We breakpointed a the declaration of a great foreach, Encircled seven times by lofty recursion, And around which there flowed a pleasant stream;

We went over the stream as on static output; And I called seven functions with those wise men: We breakpointed into a switch where the case was cool.

And there were nerds whose eyes were bloodshot and tired, Of great authority in their beardiness: They were not trolls and their man pages were complete.

We cd’d away a little to one side, To an ../../, up high in the tree, So that I could find . the whole repo easily.

There, straight in front of me, on a black background, There were presented to me those green characters, Merely to have seen whom is an exhaltation.

By me, Lee Hilton


• • •

Tame cantankerous machinery

And on the 8th day, FSM looked down on his codebase and said, “I need a caretaker.” So FSM made a coder.

FSM said, “I need somebody willing to get up before noon, triage the tickets, work all day in the branch, triage the tickets again, eat hot pockets and then go to Portland and stay past midnight at a meetup of the Node devs.” So FSM made a coder.

“I need somebody with skin thick enough to manage StackExchange and yet kind enough to turn a n00b into a pro. Somebody to call meetings, tame cantankerous machinery, come to the office, have to wait for lunch until his boss is done feeding visiting VC’s and tell the investors to be sure and come back real soon — and mean it.” So FSM made a coder.

FSM said, “I need somebody willing to sit up all night with a newborn app. And watch it die.
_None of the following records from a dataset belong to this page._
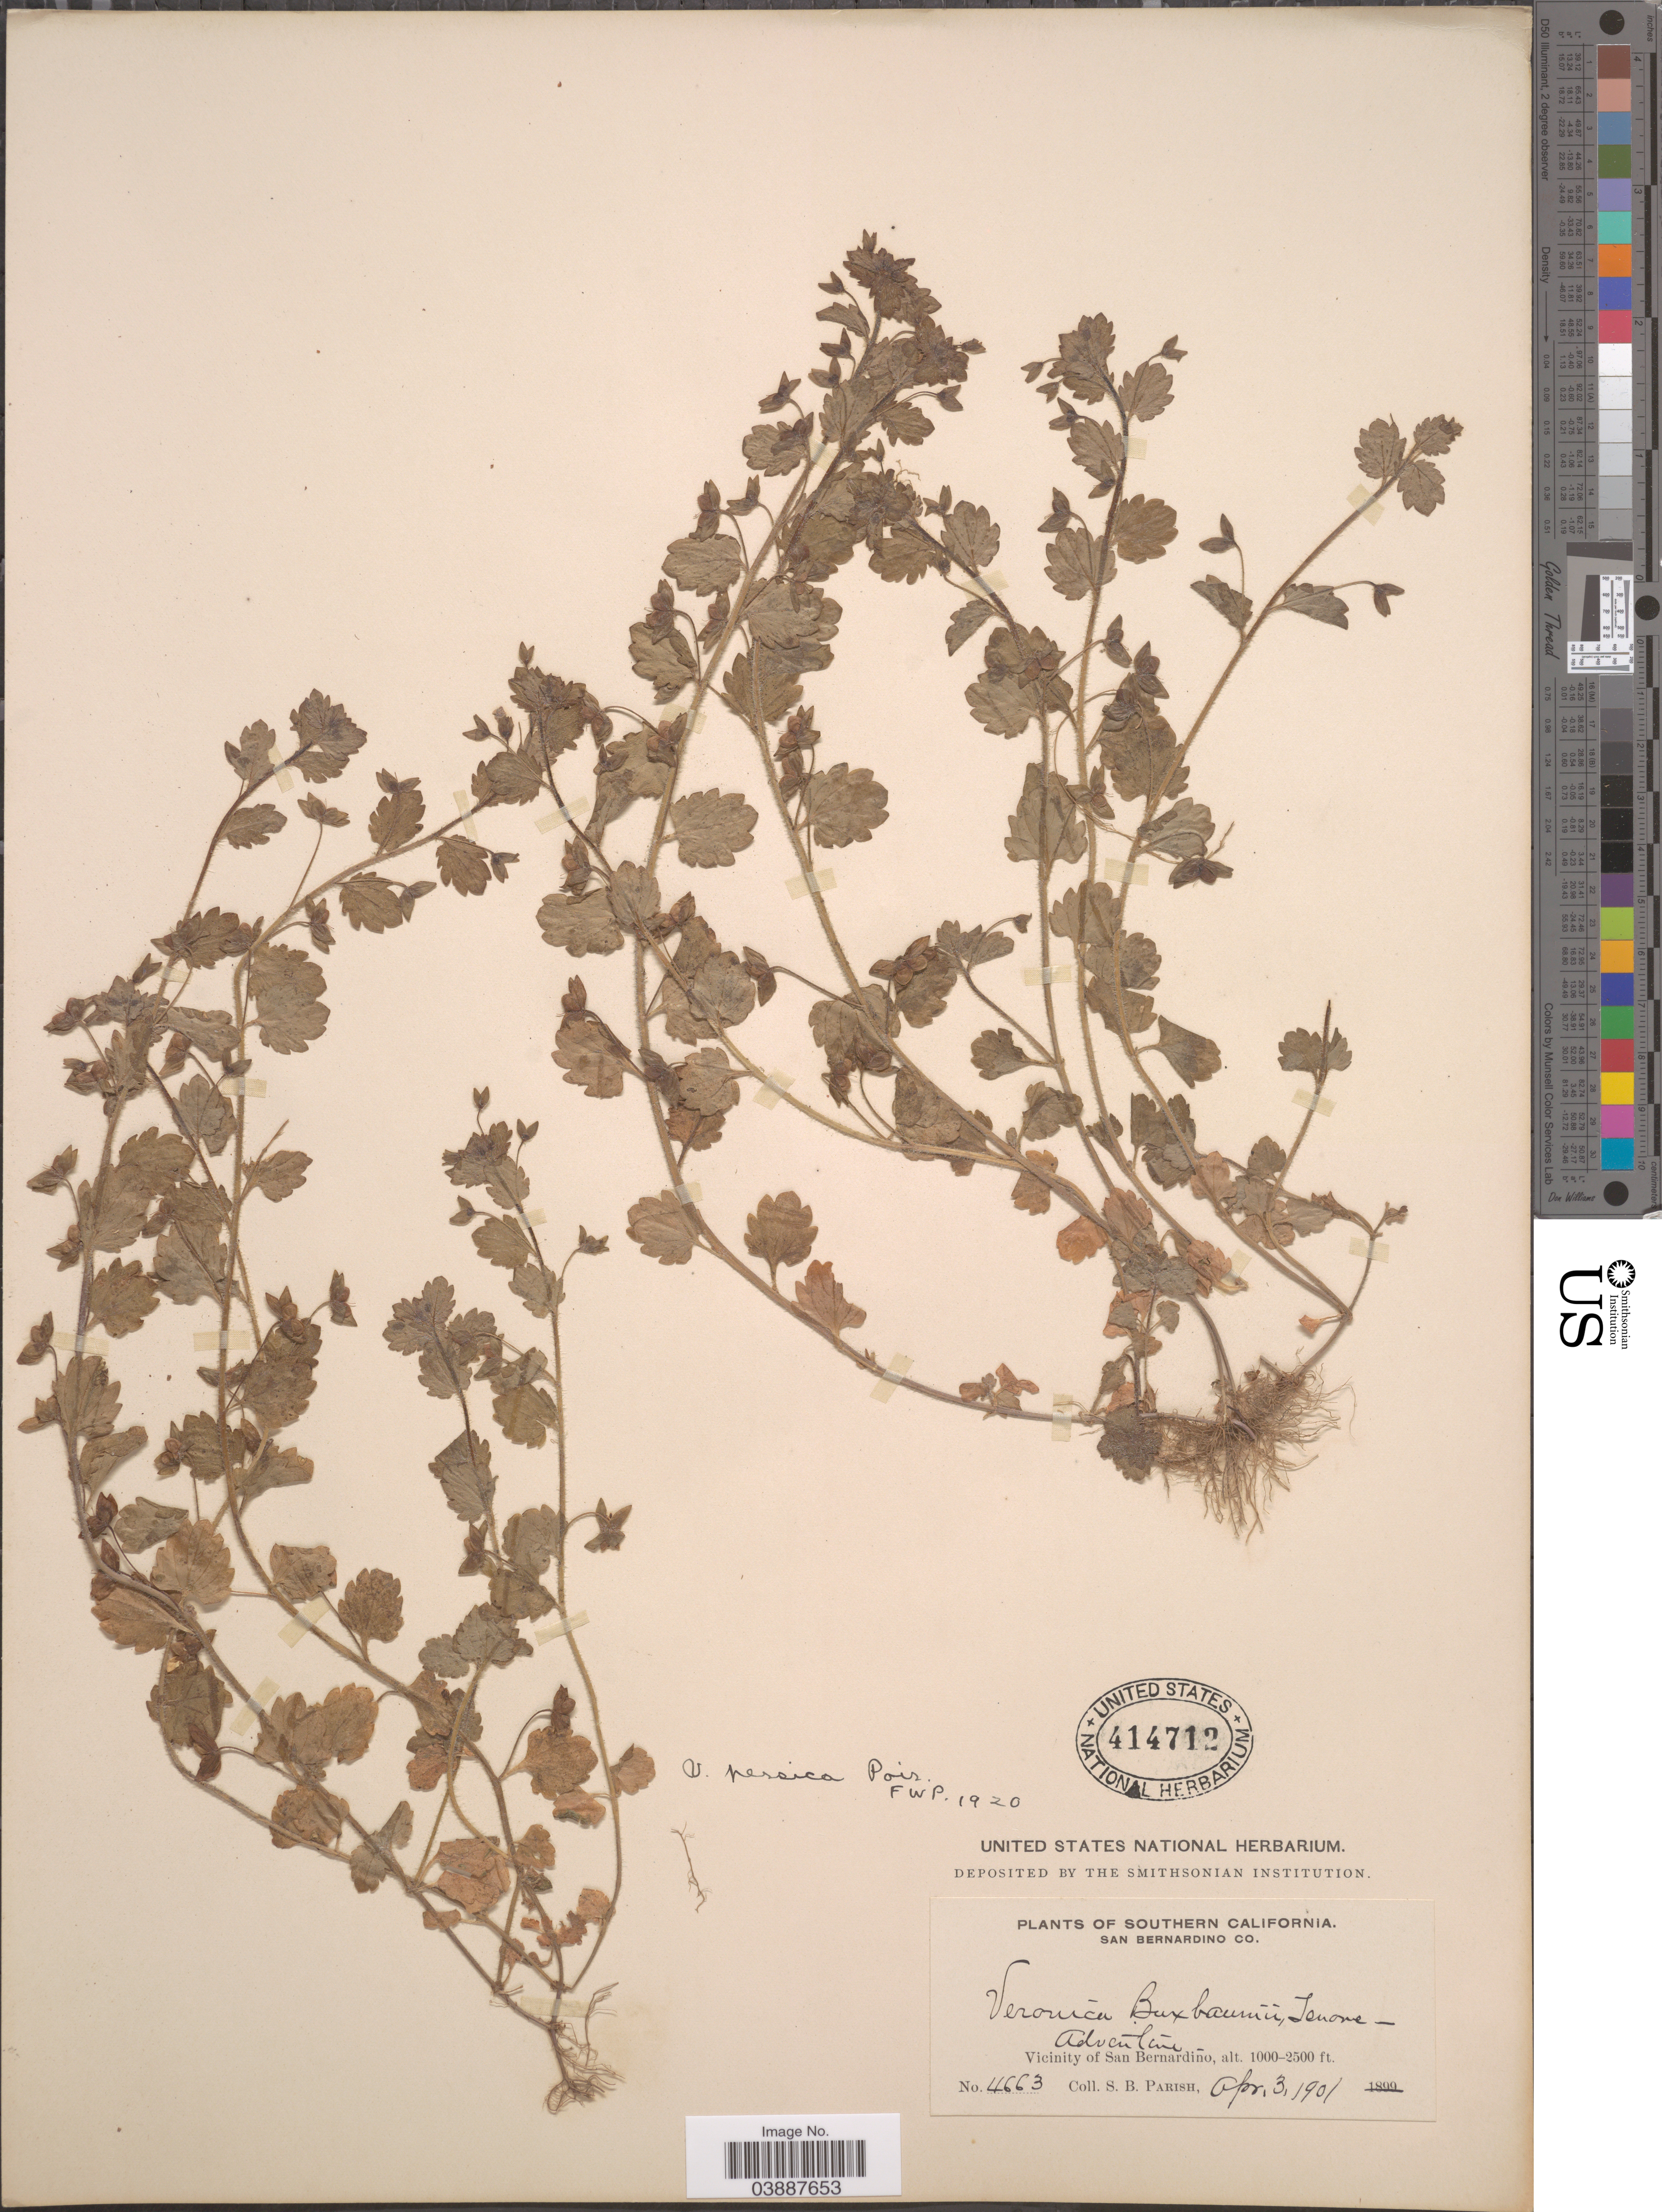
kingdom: Plantae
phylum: Tracheophyta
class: Magnoliopsida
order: Lamiales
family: Plantaginaceae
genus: Veronica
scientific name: Veronica persica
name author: Poir.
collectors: S. B. Parish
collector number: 4663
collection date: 1901-04-03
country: United States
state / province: California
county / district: San Bernardino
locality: Southern California. San Bernardino Co. Vicinity of San Bernardino.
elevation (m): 305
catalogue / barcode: US 414712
Then dry his eyes and say, ‘Maybe next commit.’ I need somebody who can shape a SOAP call from an inferred schema, patch a server with a floppy disk, who can make harness out of spare wire, sugru and hot glue. And who, launch time and deployment week, will finish his forty-hour week by Tuesday noon, then, pain’n from ‘hacker back,’ put in another seventy-two hours.” So FSM made a coder.

FSM had to have somebody willing to read the specs at double speed to get the build in ahead of the investor crowd and yet stop in mid-regex and race to help when he sees the first smoke from a dangerously wrong Stack answer. So FSM made a coder.

FSM said, “I need somebody strong enough to design api’s and write frameworks, yet gentle enough to tame customers and wean users and tend the new hires and interns, who will stop his editor for an hour to restore a downed site from backup for a nonprofit. It had to be somebody who’d design it right and true and not cut corners. Somebody to repro, refactor, respec, merge and fork and inherit and instance and compile and make the package and reload the config and flush the caches and finish a hard week’s work with a five-mile drive to a LUG.

“Somebody who’d build a team together with the soft strong bonds of GPL’ing, who would laugh and then sigh, and then reply, with smiling eyes, when his intern says he wants to spend his life ‘doing what Sr. Dev does.’” So FSM made a coder.